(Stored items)

_ _ _

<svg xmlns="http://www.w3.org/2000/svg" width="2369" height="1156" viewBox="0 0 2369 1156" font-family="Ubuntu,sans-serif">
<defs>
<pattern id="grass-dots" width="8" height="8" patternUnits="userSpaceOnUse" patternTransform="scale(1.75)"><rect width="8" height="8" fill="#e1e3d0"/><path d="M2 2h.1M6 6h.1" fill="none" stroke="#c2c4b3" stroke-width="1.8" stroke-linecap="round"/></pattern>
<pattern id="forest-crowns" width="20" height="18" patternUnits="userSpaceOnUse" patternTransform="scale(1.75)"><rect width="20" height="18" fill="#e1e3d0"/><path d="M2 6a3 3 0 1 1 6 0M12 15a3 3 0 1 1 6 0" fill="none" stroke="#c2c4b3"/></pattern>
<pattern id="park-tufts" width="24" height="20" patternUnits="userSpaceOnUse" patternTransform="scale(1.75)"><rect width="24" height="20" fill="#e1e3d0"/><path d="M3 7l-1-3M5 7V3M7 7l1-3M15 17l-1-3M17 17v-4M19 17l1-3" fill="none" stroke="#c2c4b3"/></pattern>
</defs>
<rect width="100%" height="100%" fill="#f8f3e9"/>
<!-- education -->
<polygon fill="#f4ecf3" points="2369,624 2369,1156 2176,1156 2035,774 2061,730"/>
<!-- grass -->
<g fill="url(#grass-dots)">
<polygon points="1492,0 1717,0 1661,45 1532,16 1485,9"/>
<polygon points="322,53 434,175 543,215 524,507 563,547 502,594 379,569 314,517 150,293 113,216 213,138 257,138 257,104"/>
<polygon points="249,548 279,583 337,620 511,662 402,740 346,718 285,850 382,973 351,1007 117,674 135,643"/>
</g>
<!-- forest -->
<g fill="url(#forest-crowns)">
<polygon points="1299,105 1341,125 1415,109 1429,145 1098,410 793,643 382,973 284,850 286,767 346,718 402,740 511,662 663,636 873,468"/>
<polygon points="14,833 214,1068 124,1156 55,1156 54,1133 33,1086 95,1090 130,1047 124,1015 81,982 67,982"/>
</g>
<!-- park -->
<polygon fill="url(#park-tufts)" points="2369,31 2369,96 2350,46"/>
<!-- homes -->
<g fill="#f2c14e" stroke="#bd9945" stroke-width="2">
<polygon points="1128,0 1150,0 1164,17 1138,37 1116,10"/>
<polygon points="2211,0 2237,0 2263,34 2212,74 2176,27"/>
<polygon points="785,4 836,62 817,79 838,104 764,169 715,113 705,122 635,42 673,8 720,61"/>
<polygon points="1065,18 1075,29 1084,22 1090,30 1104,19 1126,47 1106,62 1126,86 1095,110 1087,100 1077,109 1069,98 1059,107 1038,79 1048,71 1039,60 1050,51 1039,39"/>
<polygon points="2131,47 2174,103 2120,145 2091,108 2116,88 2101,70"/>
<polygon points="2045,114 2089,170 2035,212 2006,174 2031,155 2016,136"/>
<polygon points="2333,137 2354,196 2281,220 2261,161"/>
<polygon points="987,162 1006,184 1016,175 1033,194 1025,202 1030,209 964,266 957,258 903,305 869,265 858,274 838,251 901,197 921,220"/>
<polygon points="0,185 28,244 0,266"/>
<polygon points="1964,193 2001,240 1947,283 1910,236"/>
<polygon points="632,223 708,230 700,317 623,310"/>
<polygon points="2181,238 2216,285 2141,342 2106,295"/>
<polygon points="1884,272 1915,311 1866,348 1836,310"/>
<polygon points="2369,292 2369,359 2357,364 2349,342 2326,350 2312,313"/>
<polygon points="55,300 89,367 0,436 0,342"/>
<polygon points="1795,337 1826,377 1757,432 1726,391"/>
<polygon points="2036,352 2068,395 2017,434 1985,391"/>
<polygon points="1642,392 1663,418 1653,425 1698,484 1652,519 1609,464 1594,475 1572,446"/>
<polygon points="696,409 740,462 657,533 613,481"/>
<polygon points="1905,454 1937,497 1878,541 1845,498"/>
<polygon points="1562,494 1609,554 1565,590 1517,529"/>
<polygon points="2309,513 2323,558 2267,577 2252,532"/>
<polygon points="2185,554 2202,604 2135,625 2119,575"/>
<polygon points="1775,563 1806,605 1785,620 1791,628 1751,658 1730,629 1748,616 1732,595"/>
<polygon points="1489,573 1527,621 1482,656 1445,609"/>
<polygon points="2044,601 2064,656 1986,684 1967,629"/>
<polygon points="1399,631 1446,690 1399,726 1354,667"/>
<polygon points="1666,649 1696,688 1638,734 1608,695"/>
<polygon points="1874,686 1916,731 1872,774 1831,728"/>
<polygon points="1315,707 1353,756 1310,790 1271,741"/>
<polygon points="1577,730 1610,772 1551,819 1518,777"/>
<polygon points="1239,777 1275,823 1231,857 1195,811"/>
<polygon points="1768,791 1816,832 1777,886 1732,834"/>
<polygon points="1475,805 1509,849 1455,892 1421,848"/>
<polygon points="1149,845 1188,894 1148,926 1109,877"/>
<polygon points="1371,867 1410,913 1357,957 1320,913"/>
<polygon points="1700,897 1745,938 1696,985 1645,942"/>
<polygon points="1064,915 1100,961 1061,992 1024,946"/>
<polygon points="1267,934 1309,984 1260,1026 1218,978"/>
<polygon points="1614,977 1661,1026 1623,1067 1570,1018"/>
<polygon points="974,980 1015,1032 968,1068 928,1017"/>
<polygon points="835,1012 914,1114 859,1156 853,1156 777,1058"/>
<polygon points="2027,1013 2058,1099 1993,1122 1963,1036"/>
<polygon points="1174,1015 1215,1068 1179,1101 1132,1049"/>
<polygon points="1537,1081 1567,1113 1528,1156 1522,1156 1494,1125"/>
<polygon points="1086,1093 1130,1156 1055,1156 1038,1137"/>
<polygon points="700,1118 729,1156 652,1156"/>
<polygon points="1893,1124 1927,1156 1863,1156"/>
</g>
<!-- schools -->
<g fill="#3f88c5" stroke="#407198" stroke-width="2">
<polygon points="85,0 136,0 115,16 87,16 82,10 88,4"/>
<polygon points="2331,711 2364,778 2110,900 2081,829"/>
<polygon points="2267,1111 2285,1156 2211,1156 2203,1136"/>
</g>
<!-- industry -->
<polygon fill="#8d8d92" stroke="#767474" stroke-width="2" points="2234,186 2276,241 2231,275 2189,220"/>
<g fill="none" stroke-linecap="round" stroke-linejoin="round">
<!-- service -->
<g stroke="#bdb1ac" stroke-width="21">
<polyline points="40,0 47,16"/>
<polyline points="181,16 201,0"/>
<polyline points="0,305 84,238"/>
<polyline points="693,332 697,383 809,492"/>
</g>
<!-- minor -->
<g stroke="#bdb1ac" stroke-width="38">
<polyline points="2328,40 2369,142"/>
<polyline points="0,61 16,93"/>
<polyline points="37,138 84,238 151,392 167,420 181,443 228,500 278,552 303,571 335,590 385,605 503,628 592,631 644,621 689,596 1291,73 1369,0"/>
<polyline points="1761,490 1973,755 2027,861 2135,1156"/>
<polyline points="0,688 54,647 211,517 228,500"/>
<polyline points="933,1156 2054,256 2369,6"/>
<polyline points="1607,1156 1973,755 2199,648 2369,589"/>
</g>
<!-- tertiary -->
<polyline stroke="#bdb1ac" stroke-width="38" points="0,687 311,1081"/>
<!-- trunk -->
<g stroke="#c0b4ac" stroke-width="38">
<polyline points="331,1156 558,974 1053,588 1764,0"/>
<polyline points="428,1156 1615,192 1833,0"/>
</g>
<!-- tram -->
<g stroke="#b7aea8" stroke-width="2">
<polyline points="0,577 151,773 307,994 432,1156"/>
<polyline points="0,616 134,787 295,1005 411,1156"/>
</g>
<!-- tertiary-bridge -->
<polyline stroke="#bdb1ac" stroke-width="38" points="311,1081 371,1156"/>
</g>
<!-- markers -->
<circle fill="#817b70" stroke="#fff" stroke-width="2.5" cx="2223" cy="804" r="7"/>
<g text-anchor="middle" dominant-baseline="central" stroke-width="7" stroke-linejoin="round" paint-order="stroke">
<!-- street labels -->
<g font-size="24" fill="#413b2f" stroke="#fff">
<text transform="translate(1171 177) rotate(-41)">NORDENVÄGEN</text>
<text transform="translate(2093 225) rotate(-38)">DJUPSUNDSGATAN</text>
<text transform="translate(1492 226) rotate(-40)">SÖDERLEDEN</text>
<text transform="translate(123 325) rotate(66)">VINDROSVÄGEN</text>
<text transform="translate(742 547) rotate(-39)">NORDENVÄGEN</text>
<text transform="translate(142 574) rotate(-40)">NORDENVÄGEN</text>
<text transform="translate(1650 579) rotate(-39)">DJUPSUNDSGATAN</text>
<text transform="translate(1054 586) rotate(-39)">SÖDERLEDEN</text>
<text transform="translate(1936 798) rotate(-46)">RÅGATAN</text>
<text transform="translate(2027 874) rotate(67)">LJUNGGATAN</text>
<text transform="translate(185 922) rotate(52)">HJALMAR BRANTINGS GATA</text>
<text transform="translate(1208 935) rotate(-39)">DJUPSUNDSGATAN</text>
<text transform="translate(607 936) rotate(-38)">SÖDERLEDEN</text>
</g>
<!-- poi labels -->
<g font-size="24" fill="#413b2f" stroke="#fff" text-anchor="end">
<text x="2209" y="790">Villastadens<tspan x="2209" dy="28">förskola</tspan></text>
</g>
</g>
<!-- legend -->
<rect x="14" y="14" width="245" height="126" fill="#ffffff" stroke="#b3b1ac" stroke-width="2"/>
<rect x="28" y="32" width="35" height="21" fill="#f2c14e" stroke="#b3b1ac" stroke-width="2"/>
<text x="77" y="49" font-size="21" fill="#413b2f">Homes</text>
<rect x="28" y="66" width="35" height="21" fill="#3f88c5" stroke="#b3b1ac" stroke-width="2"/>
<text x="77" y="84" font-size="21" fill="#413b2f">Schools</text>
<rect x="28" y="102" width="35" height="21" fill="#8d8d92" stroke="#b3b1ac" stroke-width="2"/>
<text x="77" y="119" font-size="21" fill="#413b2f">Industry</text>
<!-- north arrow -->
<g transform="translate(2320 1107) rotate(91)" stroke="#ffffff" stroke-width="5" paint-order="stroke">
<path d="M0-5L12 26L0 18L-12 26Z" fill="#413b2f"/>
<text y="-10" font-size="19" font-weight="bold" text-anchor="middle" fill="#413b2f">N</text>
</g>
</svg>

_ _ _

All lines of the records containing "order" should be shown.

Completed task
<g text-anchor="middle" dominant-baseline="central" stroke-width="7" stroke-linejoin="round" paint-order="stroke">
<g transform="translate(2320 1107) rotate(91)" stroke="#ffffff" stroke-width="5" paint-order="stroke">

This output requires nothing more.